Мишель глядел на глаза под шелковистым козырьком волос, такие бледные при вечернем свете, с красными прожилками, и думал, что такие набрякшие веки бывают у пьяных женщин, печальных во хмелю. Но именно эта Алиса напомнила ему Алису былых времён, познавшую счастье в его объятиях, изнемогшую и безмолвную двадцатишестилетнюю Алису, неутомимую в познании наслаждения. Ему хватило мужества заговорить с ней мягко:

– Иди скорее ложись. Ничего, если я немного побуду здесь?

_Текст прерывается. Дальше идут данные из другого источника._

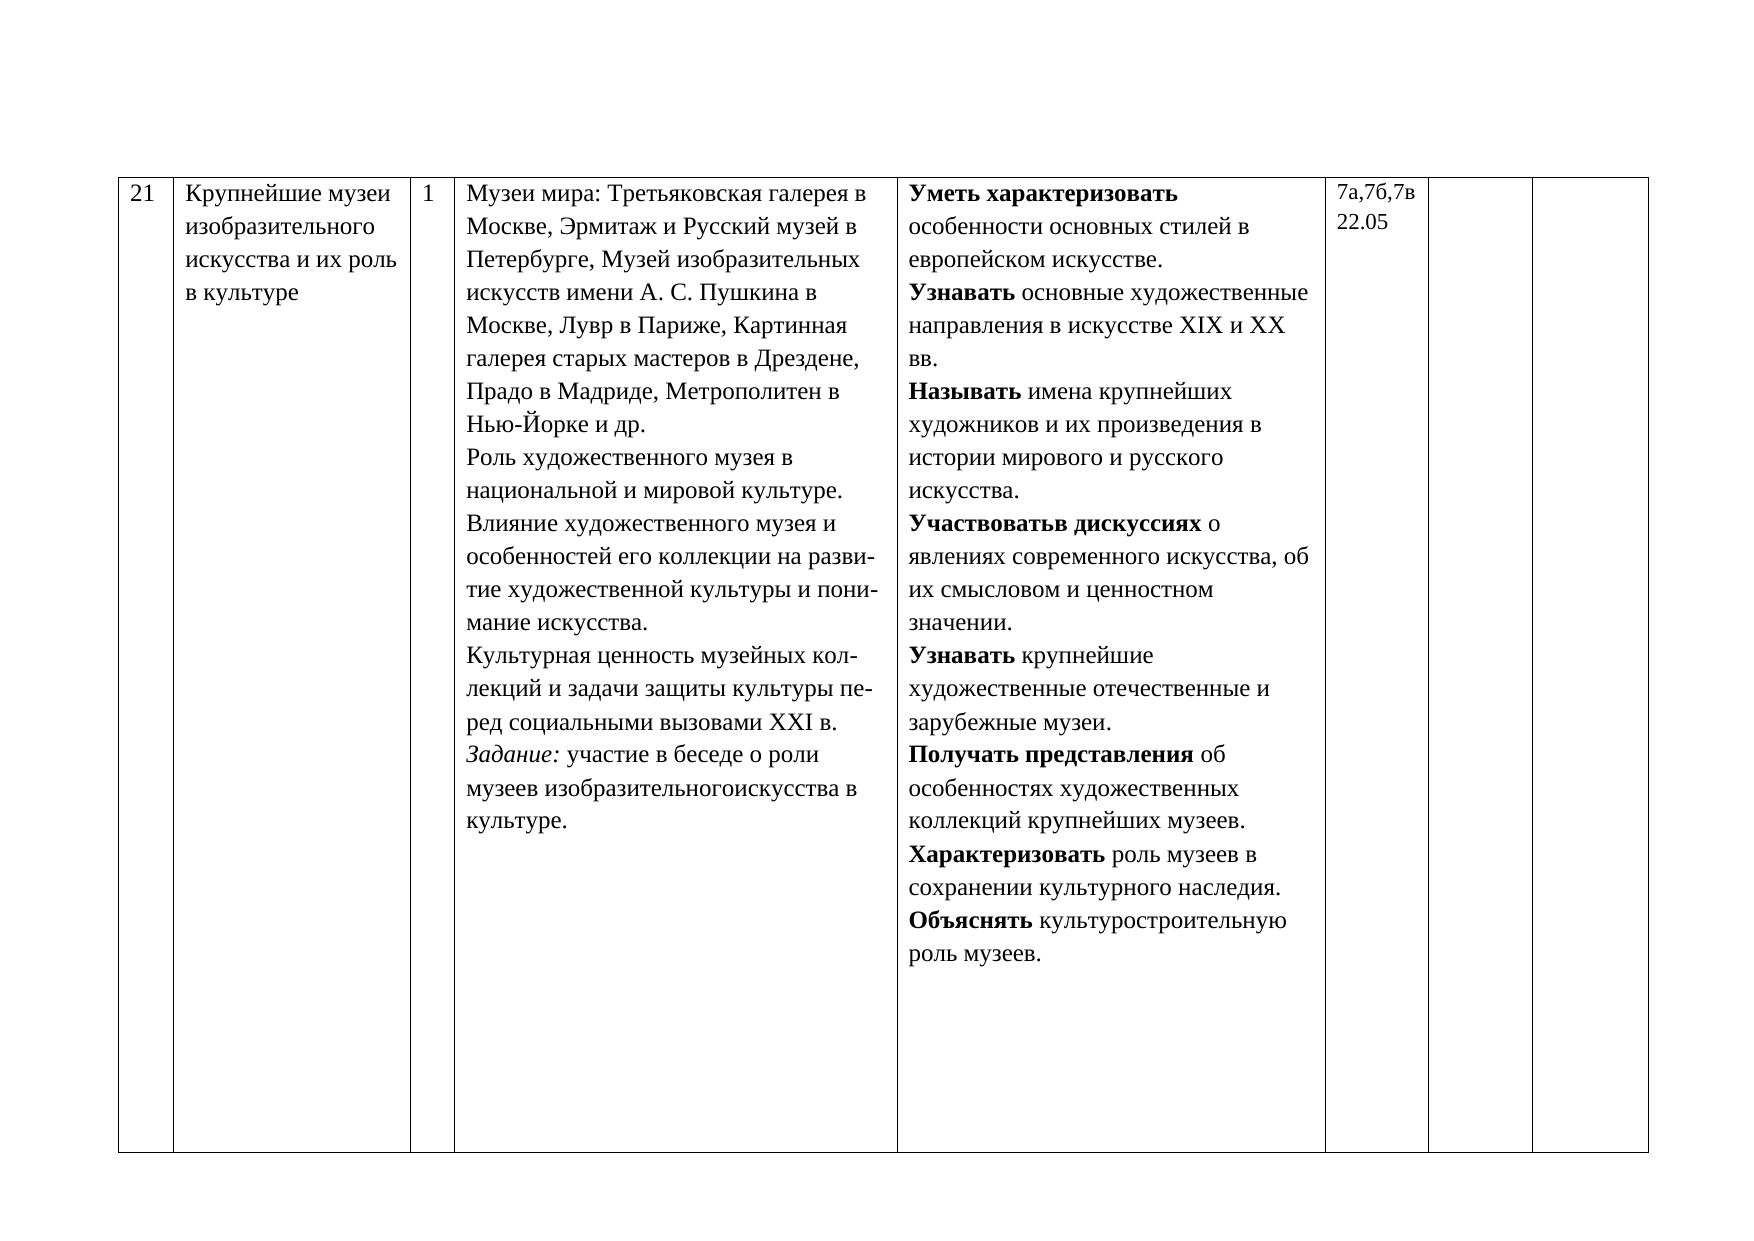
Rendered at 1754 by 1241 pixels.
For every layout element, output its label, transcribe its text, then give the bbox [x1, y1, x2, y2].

table_cell 21 [119, 178, 173, 1152]
table_cell 1 [411, 178, 454, 1152]
table_cell Музеи мира: Третьяковская галерея в Москве, Эрмитаж и Русский музей в Петербурге, Музей изобразительных искусств имени А. С. Пушкина в Москве, Лувр в Париже, Картинная галерея старых мастеров в Дрездене, Прадо в Мадриде, Метрополитен в Нью-Йорке и др. Роль художественного музея в национальной и мировой культуре. Влияние художественного музея и особенностей его коллекции на развитие художественной культуры и понимание искусства. Культурная ценность музейных коллекций и задачи защиты культуры перед социальными вызовами XXI в. Задание: участие в беседе о роли музеев изобразительногоискусства в культуре. [455, 178, 897, 1152]
table_cell [1533, 178, 1648, 1152]
table_cell 7а,7б,7в 22.05 [1326, 178, 1428, 1152]
table_cell [1429, 178, 1532, 1152]
table_cell Уметь характеризовать особенности основных стилей в европейском искусстве. Узнавать основные художественные направления в искусстве XIX и XX вв. Называть имена крупнейших художников и их произведения в истории мирового и русского искусства. Участвоватьв дискуссиях о явлениях современного искусства, об их смысловом и ценностном значении. Узнавать крупнейшие художественные отечественные и зарубежные музеи. Получать представления об особенностях художественных коллекций крупнейших музеев. Характеризовать роль музеев в сохранении культурного наследия. Объяснять культуростроительную роль музеев. [898, 178, 1325, 1152]
table_cell Крупнейшие музеи изобразительного искусства и их роль в культуре [174, 178, 410, 1152]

Она забеспокоилась, встала:

– Но, Мишель… было бы лучше… Если тебя стесняет, что я рядом, в спальне… Ты же знаешь, я могу спать где угодно… Возьму одеяло, лягу на диване…

Терпеливым тоном он перебил её.

– Дело совсем не в этом, детка. Мне нужно написать уйму писем, и если я примусь за это занятие, которое ненавижу, оно успокоит мне нервы и сон придёт сам собой. Честное слово! Иди скорей.

Алиса неохотно встала, разгребла и затолкала в глубину камина непрогоревшие головни, тронула ставшую тёплой бутылку минеральной воды.

– Хочешь, остужу воду, Мишель?

– Спасибо, мне сгодится и такая.

Она выпила, поморщилась, задержалась ещё, чтобы собрать разбросанные газеты, сунула под мышку книгу и, взявшись за ручку двери, обернулась:

– Мишель, ты ничего не хочешь мне сказать…

Она чувствовала робость, ею управляло какое-то неведомое прежде смущение.

– Я хочу тебе сказать «спокойной ночи», детка, поскольку ты идёшь спать.

Сидя за секретером, держа в зубах синий карандаш, он с сосредоточенным видом рылся в портфеле.

– Но завтра, Мишель…

Он метнул на неё сквозь очки напряжённый взгляд, до того загадочный, что она запнулась.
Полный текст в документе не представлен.